Return the records exactly as they stand, and keep the pictures out of the copy.

Electronic design automation data

+++

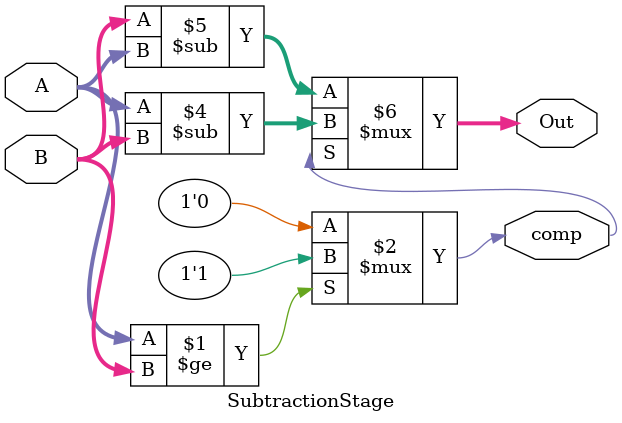
<source format=v>

module SubtractionStage(

   A,B,
    Out,
	 comp
    );  
input [7:0] A,B;
output [7:0] Out;
output comp;
	 
wire [7:0]d;
wire [7:0]d1;

assign comp =  (A>= B)? 1'b1 : 1'b0;
assign Out = (comp == 1)?  A-B: B-A ;
//Subtractor8Bit S(A,B,d,b);
//Complement2s8bit C(d, d1);
//assign Out=(b == 1'b1)?d1:d;
endmodule
</source>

+++

_WRITTEN SOLUTION_:
<source format=v>

module SubtractionStage(

   A,B,
    Out,
	 comp
    );  
input [7:0] A,B;
output [7:0] Out;
output comp;
	 
wire [7:0]d;
wire [7:0]d1;

assign comp =  (A>= B)? 1'b1 : 1'b0;
assign Out = (comp == 1)?  A-B: B-A ;
//Subtractor8Bit S(A,B,d,b);
//Complement2s8bit C(d, d1);
//assign Out=(b == 1'b1)?d1:d;
endmodule
</source>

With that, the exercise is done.